> Task instructions:
Pick out every line of the items below that contains the string "length", and copy each of those lines in full.

> Items from a dataset:

"""

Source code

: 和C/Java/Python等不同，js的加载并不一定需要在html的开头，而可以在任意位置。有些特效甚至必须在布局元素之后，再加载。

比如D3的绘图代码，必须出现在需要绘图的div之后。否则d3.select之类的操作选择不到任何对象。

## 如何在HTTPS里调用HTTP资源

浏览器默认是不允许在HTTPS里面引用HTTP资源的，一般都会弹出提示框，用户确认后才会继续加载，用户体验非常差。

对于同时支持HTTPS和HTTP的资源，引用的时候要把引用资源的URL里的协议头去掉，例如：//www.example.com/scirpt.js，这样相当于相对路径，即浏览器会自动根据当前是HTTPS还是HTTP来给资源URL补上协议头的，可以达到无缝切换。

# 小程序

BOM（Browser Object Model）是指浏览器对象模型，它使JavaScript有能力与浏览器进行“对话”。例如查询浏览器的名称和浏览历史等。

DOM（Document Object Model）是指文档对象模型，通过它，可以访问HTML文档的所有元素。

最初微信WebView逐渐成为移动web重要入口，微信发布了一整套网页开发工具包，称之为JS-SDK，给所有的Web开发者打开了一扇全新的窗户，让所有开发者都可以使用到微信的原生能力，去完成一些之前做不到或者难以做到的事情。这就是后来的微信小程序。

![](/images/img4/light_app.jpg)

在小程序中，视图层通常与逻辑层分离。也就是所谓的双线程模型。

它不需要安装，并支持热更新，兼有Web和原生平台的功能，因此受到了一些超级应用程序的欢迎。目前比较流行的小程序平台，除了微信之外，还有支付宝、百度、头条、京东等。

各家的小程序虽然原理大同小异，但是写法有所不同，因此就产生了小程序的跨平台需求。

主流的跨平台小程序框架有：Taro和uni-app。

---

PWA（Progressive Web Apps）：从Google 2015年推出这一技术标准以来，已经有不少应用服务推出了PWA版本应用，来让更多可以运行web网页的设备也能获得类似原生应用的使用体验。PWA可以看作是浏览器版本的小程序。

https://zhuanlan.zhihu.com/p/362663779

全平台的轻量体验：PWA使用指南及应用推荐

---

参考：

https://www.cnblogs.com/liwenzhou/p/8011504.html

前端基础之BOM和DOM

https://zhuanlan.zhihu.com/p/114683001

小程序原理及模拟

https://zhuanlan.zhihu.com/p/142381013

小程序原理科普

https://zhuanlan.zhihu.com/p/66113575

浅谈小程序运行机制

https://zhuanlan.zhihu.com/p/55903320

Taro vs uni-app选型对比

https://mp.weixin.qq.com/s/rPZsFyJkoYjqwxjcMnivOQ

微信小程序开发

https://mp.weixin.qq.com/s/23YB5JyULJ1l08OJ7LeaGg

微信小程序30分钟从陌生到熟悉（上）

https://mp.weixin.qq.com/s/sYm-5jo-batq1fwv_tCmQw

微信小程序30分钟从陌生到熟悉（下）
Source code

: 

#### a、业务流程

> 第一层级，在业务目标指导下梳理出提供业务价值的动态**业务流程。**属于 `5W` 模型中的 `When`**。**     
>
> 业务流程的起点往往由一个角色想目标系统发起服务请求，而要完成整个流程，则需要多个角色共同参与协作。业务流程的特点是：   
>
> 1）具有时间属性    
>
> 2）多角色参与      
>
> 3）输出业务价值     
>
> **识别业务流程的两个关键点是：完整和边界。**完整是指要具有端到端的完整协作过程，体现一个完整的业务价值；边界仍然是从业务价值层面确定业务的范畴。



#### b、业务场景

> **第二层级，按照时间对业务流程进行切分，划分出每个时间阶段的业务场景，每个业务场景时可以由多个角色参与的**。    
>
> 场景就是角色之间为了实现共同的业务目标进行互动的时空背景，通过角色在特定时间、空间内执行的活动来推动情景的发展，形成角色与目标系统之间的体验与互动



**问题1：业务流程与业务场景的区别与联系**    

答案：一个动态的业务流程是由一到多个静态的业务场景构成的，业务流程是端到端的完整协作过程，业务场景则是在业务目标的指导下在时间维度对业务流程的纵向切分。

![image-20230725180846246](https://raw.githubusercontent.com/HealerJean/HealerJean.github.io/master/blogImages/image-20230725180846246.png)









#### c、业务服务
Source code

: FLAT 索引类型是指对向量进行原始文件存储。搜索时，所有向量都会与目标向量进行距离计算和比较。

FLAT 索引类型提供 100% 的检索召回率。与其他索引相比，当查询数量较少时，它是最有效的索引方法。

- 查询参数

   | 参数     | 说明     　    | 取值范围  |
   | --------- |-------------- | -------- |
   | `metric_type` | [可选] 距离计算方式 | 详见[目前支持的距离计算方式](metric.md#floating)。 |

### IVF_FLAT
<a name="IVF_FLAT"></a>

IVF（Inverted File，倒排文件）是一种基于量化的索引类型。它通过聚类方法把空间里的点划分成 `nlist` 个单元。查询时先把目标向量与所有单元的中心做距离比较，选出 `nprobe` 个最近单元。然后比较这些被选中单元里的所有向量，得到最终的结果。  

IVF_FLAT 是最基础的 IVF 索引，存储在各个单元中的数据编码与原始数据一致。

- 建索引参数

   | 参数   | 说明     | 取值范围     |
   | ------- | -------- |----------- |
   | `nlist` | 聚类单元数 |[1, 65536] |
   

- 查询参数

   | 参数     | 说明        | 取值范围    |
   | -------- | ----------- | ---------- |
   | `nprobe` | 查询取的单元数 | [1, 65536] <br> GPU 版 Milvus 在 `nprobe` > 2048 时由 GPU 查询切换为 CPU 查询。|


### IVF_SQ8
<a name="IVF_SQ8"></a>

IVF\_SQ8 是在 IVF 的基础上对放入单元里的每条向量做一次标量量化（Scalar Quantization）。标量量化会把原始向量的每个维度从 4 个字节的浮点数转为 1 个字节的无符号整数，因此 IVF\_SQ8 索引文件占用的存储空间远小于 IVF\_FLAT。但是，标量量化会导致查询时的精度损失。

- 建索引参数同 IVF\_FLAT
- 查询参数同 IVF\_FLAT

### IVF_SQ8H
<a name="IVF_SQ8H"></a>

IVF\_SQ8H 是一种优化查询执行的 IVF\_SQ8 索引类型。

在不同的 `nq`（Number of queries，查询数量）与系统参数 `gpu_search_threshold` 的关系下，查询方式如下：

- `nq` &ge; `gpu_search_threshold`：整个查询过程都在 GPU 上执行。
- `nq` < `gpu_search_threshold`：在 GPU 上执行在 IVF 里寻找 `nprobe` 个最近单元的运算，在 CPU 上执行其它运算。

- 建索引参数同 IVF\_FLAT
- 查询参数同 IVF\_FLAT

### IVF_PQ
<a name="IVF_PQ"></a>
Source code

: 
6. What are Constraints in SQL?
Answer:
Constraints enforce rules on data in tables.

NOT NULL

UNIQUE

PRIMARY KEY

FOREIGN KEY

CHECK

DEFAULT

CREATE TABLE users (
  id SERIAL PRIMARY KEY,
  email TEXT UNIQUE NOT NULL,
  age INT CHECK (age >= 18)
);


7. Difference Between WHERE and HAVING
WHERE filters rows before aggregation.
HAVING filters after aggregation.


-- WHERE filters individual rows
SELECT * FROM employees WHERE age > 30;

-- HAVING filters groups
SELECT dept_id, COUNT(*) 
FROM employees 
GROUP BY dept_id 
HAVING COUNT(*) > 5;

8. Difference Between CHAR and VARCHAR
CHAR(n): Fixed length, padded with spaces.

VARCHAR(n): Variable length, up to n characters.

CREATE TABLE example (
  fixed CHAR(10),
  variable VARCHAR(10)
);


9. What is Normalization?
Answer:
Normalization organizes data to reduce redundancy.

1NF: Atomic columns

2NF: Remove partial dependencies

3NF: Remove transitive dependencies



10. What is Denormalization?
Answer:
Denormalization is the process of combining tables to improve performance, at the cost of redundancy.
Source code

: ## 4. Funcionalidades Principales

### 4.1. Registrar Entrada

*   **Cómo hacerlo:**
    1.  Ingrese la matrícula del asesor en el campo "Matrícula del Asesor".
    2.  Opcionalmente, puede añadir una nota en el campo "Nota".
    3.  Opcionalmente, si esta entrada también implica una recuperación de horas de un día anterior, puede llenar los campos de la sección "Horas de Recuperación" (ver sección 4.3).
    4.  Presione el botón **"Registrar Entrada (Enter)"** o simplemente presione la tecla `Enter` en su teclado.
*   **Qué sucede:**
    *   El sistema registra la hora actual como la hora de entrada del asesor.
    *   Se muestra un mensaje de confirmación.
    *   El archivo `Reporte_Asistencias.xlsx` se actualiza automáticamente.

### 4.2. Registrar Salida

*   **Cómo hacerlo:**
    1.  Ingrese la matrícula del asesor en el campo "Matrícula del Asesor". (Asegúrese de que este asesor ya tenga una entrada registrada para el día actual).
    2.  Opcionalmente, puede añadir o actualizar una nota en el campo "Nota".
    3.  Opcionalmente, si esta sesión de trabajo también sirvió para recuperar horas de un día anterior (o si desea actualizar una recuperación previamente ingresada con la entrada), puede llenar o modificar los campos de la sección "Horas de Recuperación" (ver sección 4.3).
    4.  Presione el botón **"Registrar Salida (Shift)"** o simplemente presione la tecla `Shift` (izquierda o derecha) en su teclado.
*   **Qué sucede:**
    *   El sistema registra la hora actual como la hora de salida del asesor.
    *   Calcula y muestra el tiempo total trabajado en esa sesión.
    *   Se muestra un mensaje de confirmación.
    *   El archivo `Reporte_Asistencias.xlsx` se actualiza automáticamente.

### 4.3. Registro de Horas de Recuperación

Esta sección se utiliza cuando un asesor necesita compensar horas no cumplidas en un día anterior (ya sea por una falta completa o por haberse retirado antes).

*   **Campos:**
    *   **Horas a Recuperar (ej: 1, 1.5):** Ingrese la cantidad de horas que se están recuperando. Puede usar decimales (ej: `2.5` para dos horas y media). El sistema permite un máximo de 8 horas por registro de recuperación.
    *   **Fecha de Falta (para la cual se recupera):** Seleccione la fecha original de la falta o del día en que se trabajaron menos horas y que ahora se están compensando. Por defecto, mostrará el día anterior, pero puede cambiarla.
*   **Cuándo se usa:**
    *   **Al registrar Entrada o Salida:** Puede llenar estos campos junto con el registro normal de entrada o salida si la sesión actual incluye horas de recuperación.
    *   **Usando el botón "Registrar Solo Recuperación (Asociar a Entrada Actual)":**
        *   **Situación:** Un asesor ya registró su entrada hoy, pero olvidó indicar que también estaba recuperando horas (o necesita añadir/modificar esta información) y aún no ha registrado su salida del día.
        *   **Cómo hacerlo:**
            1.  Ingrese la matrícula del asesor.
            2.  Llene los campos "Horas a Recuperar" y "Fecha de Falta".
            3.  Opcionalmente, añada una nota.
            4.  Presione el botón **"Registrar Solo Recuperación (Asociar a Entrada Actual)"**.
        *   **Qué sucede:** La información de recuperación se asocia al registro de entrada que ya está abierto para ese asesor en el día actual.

"""

> Response to the exercise:
CHAR(n): Fixed length, padded with spaces.
VARCHAR(n): Variable length, up to n characters.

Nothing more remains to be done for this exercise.